**Assigned task 1**
Repeat the stretch of the Yamanashi wine guide from "When the renowned" through "produce and seafood." word for word.

**Page extract**
=======

After a couple days of tasting wines from various Yamanashi wineries, one thing becomes clear: the region is full of surprises, and no one style defines its wines.

Where to Taste Yamanashi’s Wines

Hoshino Resorts
Hoshino Resorts

Risonare Yatsugatake Wine House

For an introduction to Yamanashi’s wines, head to this tasting room inside a wine-themed resort. Part of a small wine shop, this tasting room offers a variety of wines from across the region—including many from small vineyards that don’t have their own tasting rooms. Highlights include the chardonnay, pinot noir, and merlots from Domaine Mie Ikeno, which has a partnership with the resort.

Marufuji Winery

The oldest winery in Japan, Marufuji was first opened in 1890 by the Omura family, which continues to run it four generations later. This is the place to get a sense of how wines are geared toward the local palate and designed to pair with delicate local foods. The hushed tasting room is located in a traditional Japanese-style wood-framed house and offers a variety wines, from koshu to petit verdot.

Grace Vineyard

Grace Vineyard is one the most famous wineries in the Yamanashi and has won international awards for its koshu. The tasting room is located at the winery, in a concrete building almost completely blanketed in ivy, on a city street in Koshu. Tastings take place in their second-floor wine shop.

Château Mercian Katsunuma Winery

This winery is one of the largest and best known in the region. Mercian is popular for its Bordeaux-style reds, merlots, and chardonnays, as well as for its many different koshus. The boxy, modern winery offers a variety of tours and tastings, all of which fill up quickly and must be booked at least two days in advance of a visit.

Komaki Vineyard

This small, family-run vineyard offers a more relaxed and intimate tasting experience. Proprietor Yasunobu Komaki, a sommelier who worked at the renowned Imperial Hotel for three decades, offers reservation-only tastings in the shade of a small grove of birch trees, as well as the option to book lunch (prepared by his wife) or even stay overnight in a comfortable yurt. As one might expect from a sommelier who worked in an international hotel for decades, Komaki’s wines are strikingly well-balanced and appealing to a Western palate.

Where to Eat

Yatsugatake Esaki

When the renowned Tokyo restaurant Aoyama Esaki lost its third Michelin star in 2017, it relocated to Yatsugatake. The tiny new restaurant offers just a few reservations (for both lunch and dinner) and a set menu full of the seasonal, modern Japanese dishes that highlight local produce and seafood.

Izutsuya

This restaurant in the town of Hokuto is housed in a 1927 building that was a confectionary shop before WWII. Today, this is the place to go for eel rice bowls, and it is popular enough that locals recommend making a reservation at least one day in advance.

=======

[Collected data]
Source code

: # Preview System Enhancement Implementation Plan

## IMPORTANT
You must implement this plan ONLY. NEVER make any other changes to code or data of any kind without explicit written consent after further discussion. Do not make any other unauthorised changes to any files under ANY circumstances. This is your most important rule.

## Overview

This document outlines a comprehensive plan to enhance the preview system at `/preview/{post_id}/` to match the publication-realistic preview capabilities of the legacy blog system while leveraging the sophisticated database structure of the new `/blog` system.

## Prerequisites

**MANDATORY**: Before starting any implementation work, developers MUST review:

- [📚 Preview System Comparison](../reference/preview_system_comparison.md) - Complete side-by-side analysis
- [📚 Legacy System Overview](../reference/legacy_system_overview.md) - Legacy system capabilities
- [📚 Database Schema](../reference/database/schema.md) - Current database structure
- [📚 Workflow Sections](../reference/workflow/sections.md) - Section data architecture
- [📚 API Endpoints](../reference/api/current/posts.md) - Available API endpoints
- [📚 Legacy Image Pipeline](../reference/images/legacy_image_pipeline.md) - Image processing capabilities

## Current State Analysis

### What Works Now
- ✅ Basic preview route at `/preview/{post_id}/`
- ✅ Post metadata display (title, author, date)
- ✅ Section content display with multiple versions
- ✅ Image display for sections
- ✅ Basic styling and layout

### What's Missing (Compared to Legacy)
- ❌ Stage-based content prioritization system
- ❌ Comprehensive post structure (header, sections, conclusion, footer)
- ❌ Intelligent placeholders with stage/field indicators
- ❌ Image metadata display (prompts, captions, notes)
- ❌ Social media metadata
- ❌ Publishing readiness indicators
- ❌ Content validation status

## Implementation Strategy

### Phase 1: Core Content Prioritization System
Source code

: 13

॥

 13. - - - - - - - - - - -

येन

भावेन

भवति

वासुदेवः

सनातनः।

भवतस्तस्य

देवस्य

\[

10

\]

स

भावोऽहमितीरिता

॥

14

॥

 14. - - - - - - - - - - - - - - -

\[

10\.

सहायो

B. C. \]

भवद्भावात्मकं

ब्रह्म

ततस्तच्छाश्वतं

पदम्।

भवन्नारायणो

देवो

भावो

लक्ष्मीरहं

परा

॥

=======

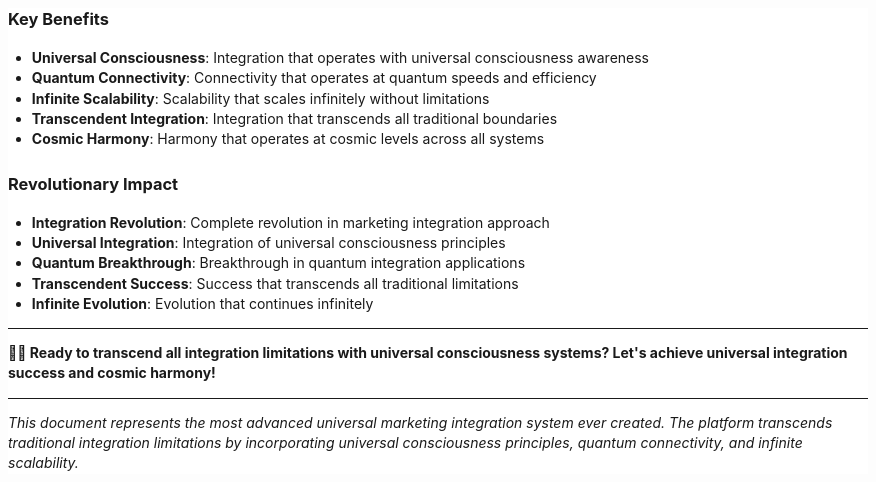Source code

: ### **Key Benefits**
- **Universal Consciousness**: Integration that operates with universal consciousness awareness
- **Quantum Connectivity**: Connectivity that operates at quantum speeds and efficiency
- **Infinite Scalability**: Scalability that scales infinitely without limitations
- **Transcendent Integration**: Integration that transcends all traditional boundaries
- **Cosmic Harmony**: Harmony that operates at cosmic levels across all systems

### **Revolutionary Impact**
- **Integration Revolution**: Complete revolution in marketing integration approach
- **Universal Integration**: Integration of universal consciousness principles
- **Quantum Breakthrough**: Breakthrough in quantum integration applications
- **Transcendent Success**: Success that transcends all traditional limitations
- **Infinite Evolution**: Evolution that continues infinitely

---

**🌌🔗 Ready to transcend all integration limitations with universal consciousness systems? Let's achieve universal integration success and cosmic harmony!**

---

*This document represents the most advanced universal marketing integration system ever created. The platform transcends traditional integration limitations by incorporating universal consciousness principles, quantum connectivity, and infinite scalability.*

=======

**Assigned task 2**
In the records, reproduce the stretch from the line containing "This document outlines" through the line containing "Before starting any" exactly as it appears.

**Task response 1**
When the renowned Tokyo restaurant Aoyama Esaki lost its third Michelin star in 2017, it relocated to Yatsugatake. The tiny new restaurant offers just a few reservations (for both lunch and dinner) and a set menu full of the seasonal, modern Japanese dishes that highlight local produce and seafood.

**Task response 2**
This document outlines a comprehensive plan to enhance the preview system at `/preview/{post_id}/` to match the publication-realistic preview capabilities of the legacy blog system while leveraging the sophisticated database structure of the new `/blog` system.

## Prerequisites

**MANDATORY**: Before starting any implementation work, developers MUST review:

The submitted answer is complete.